- WHAT IS REQUIRED:
Rewrite the text lines in the material as a Markdown table with a "Row" column holding a row number and a "Line" column holding each line, skipping blank lines and leaving the pictures out of your answer.

——

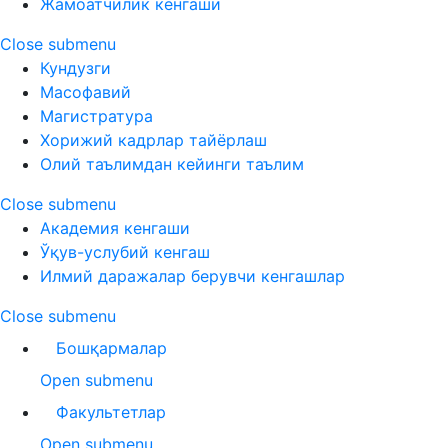
Жамоатчилик кенгаши
Close submenu
Кундузги
Масофавий
Магистратура
Хорижий кадрлар тайёрлаш
Олий таълимдан кейинги таълим
Close submenu
Академия кенгаши
Ўқув-услубий кенгаш
Илмий даражалар берувчи кенгашлар
Close submenu
Бошқармалар
Open submenu
Факультетлар
Open submenu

——

- RESPONSE FOR THIS EXERCISE:
| Row | Line |
|---|---|
| 1 | Жамоатчилик кенгаши |
| 2 | Close submenu |
| 3 | Кундузги |
| 4 | Масофавий |
| 5 | Магистратура |
| 6 | Хорижий кадрлар тайёрлаш |
| 7 | Олий таълимдан кейинги таълим |
| 8 | Close submenu |
| 9 | Академия кенгаши |
| 10 | Ўқув-услубий кенгаш |
| 11 | Илмий даражалар берувчи кенгашлар |
| 12 | Close submenu |
| 13 | Бошқармалар |
| 14 | Open submenu |
| 15 | Факультетлар |
| 16 | Open submenu |